» **Data segment**:
----------------------------------------
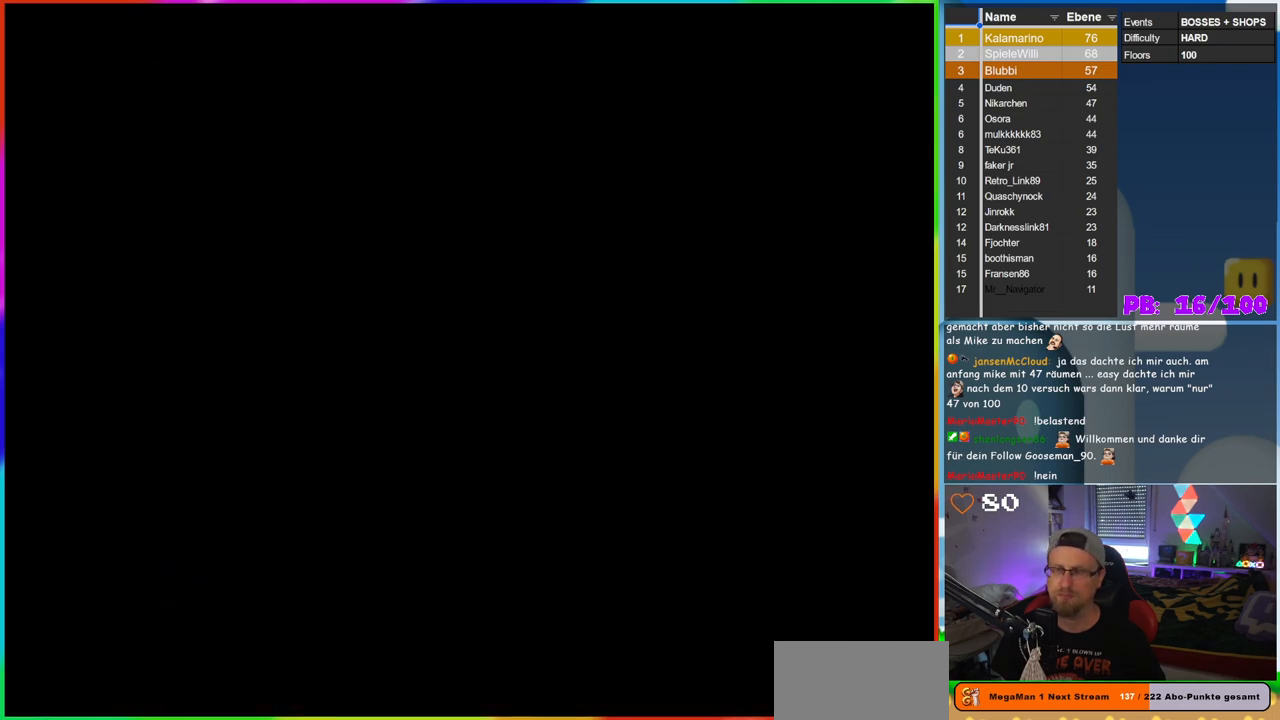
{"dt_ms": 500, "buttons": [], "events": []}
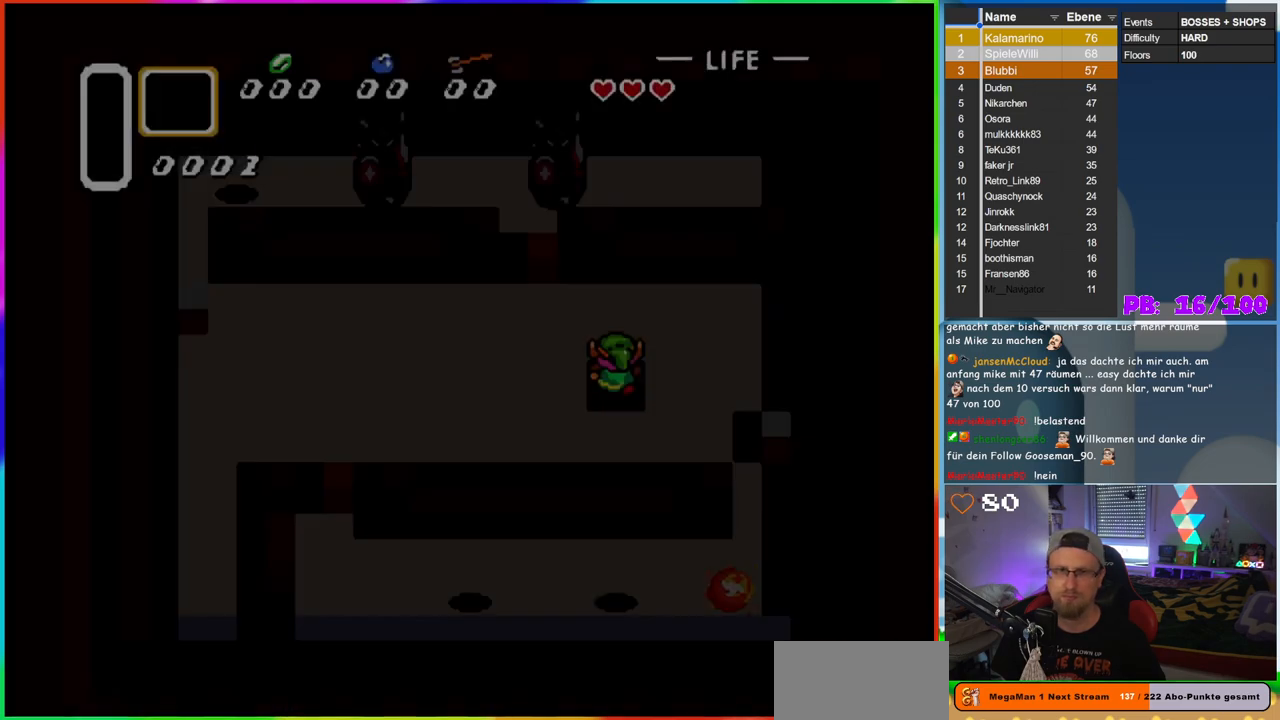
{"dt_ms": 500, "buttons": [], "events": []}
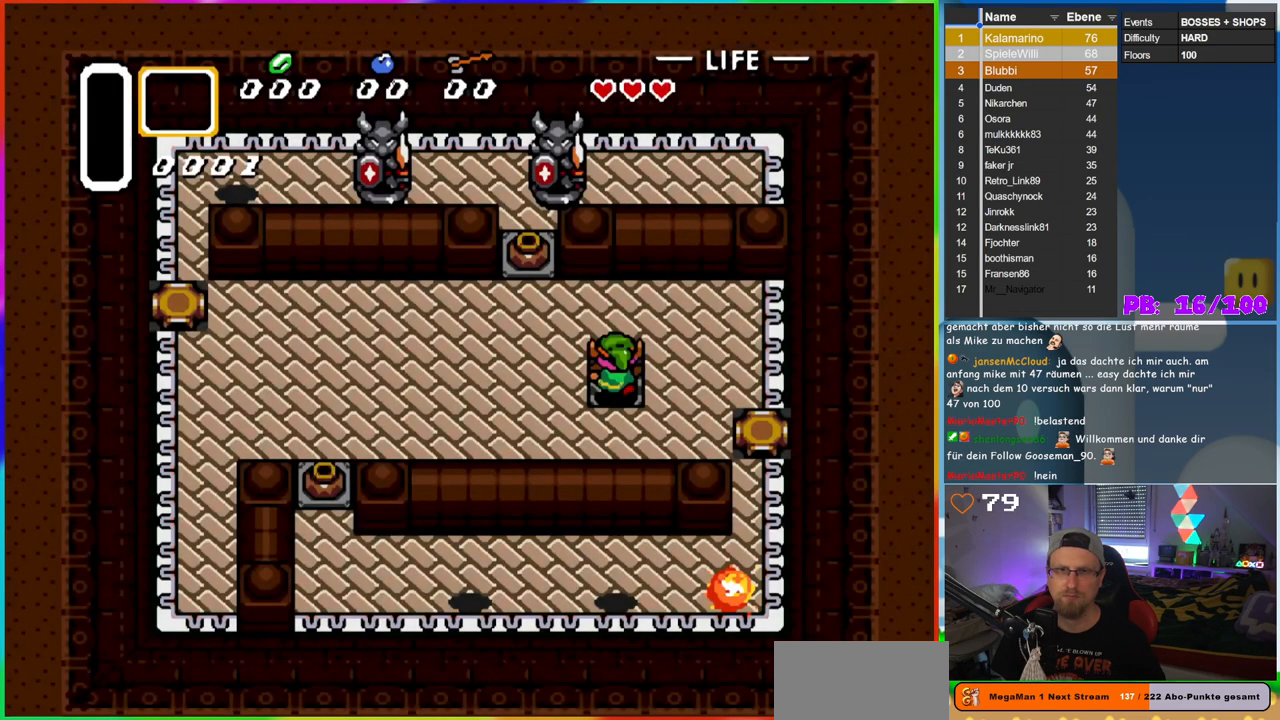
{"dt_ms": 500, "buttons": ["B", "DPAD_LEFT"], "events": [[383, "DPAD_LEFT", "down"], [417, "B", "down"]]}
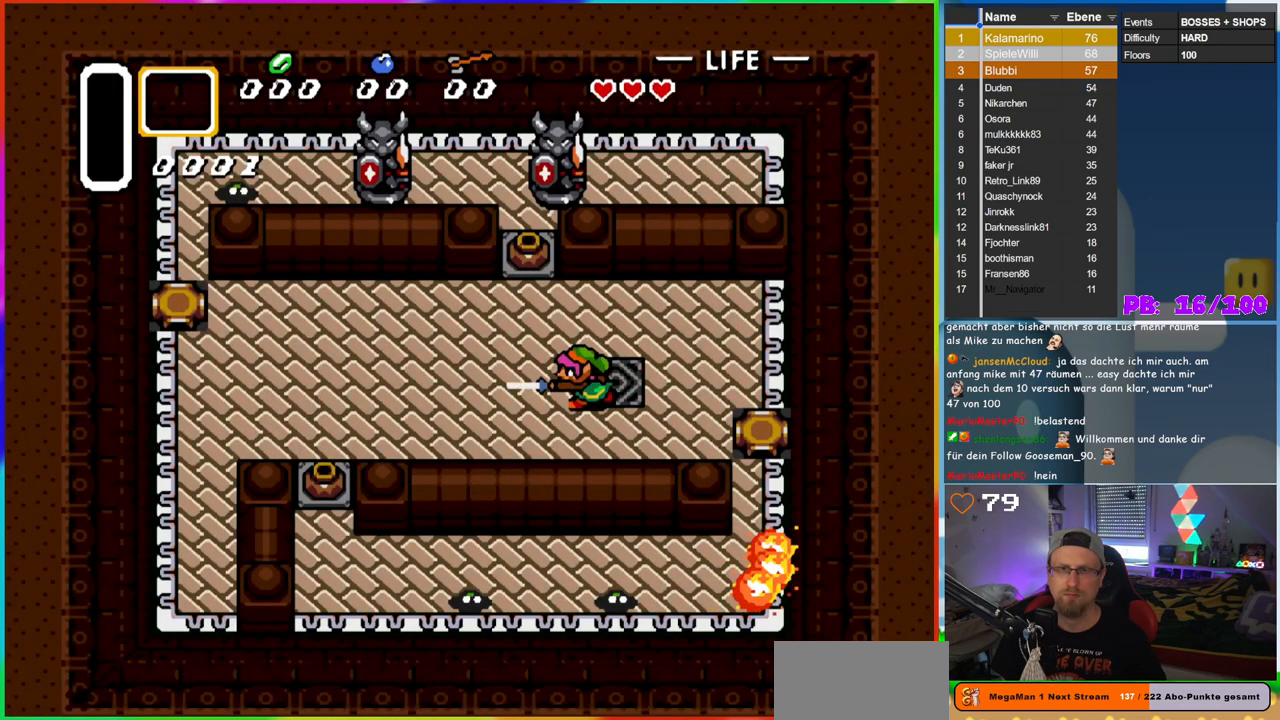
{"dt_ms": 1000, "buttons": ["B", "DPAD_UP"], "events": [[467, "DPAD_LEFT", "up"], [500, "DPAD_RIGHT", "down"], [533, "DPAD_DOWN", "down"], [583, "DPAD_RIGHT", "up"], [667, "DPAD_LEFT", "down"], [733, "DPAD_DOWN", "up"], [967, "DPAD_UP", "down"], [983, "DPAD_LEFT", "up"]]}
----------------------------------------
» **Prompt**: Output the full material above exactly, leaving every picture out.

» **Finished exercise**:
{"dt_ms": 500, "buttons": [], "events": []}
{"dt_ms": 500, "buttons": [], "events": []}
{"dt_ms": 500, "buttons": ["B", "DPAD_LEFT"], "events": [[383, "DPAD_LEFT", "down"], [417, "B", "down"]]}
{"dt_ms": 1000, "buttons": ["B", "DPAD_UP"], "events": [[467, "DPAD_LEFT", "up"], [500, "DPAD_RIGHT", "down"], [533, "DPAD_DOWN", "down"], [583, "DPAD_RIGHT", "up"], [667, "DPAD_LEFT", "down"], [733, "DPAD_DOWN", "up"], [967, "DPAD_UP", "down"], [983, "DPAD_LEFT", "up"]]}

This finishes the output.